■ **Task**: Resume the passage summarizing the Partnership–OMP merger agreement, continuing it from its final sentence about the Registration Rights Agreement.
##### Source document
The Partnership and OMP have made customary representations and warranties in the Merger Agreement. The Merger Agreement also contains customary covenants and agreements, including covenants and agreements relating to (i) the conduct of each of the Partnership's and OMP's respective businesses between the date of the signing of the Merger Agreement and the Effective Time and (ii) the efforts of the parties to cause the Mergers to be completed, including actions which may be necessary to cause the expiration or termination of the waiting period under the HSR Act. Pursuant to the terms of the Merger Agreement, each of the Partnership and OMP shall use its reasonable best efforts to take any and all steps necessary, subject to certain limitations, to obtain antitrust clearance in order to facilitate closing of the Mergers.

The Merger Agreement contains certain termination rights for the Partnership and OMP as more particularly set forth in the Merger Agreement. The Merger Agreement further provides that, upon termination of the Merger Agreement under certain circumstances, OMP may be required to pay the Partnership a termination fee of $40,000,000.

At the closing of the transactions contemplated by the Merger Agreement, the Partnership will enter into a Registration Rights Agreement, a Transition Services Agreement, a Director Nomination Agreement and the Master Amendment to Commercial Agreements, forms of which are attached as exhibits to the Merger Agreement.

The Registration Rights Agreement will grant Oasis Petroleum and certain of its affiliates (the "Unitholders") certain rights to require the Partnership to file and maintain the effectiveness of a registration statement with respect to the resale of the Partnership Common Units owned by the Unitholder (including by having their Partnership Common Units registered for resale in certain other registration statements filed by the Partnership or in certain underwritten offerings proposed by the Partnership) and, under certain circumstances, to require the Partnership to initiate up to three underwritten offerings for such Partnership Common Units, subject to a minimum threshold.
##########
##### Dataset records
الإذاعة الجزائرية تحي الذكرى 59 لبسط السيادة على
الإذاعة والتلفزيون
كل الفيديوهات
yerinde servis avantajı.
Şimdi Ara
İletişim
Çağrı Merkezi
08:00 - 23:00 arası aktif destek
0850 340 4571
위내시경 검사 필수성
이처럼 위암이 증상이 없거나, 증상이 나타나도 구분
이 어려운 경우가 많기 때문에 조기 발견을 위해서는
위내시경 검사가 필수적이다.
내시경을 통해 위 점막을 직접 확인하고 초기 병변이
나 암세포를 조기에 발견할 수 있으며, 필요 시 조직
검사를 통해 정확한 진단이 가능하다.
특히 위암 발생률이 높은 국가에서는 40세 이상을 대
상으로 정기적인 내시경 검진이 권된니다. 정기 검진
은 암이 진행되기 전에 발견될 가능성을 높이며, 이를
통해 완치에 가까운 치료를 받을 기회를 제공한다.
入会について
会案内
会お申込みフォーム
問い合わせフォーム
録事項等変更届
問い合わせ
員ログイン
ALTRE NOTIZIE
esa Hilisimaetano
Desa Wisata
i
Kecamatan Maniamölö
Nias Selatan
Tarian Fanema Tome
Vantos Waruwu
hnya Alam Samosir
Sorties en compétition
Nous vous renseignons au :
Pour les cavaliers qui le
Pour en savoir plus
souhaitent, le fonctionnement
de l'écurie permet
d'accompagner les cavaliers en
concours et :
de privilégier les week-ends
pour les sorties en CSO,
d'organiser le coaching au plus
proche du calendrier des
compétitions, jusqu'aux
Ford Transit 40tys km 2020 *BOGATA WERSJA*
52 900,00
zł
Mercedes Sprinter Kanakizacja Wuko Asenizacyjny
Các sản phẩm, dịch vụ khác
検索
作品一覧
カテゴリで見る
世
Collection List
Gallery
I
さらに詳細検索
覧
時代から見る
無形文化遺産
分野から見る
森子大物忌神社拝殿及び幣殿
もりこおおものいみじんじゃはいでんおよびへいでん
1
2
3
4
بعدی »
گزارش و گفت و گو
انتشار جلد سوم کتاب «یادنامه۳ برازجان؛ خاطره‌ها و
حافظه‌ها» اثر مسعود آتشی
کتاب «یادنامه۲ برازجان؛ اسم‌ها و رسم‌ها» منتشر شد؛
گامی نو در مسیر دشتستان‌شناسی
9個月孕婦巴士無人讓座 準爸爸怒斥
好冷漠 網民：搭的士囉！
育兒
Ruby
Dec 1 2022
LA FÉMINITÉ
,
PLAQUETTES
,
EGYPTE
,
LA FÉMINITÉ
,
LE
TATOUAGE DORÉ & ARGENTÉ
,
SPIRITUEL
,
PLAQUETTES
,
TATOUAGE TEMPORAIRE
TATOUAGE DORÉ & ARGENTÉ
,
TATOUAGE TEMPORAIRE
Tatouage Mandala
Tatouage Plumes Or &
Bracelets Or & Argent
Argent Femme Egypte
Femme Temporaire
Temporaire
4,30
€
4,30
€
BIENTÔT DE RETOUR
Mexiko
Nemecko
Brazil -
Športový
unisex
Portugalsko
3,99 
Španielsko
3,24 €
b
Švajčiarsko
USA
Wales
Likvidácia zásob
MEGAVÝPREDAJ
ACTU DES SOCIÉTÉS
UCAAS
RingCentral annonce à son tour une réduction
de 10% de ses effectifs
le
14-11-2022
##########
■ **Result of the task**:
Also pursuant to the Registration Rights Agreement, the Unitholders will agree not to directly or indirectly sell or otherwise dispose of its Partnership Common Units for a period ending 90 days following closing. Additionally, for a period of two years following the closing date of the transactions contemplated by the Merger Agreement, the Partnership will have a right of first offer in connection with certain sales by the Unitholders of Partnership Common Units.

The Director Nomination Agreement will grant Oasis Petroleum certain designation rights pursuant to which Oasis Petroleum may cause the board of directors of the Partnership GP to elect the designees selected by Oasis Petroleum. At the closing, Oasis Petroleum may designate two directors to the board of directors of the Partnership and for so long as it and its affiliates own 15% of the issued and outstanding Partnership Common Units. Oasis Petroleum may designate one director if Oasis Petroleum and its affiliates hold at least 10% (but less than 15%) of the issued and outstanding Partnership Common Units.

The Master Amendment to Commercial Agreements will amend certain commercial agreements between Oasis Petroleum and OMP at closing as more particularly set forth in the Master Amendment to the Commercial Agreements.

Under the Transition Services Agreement, a subsidiary of Oasis Petroleum will provide customary transition services to the Partnership for a limited duration.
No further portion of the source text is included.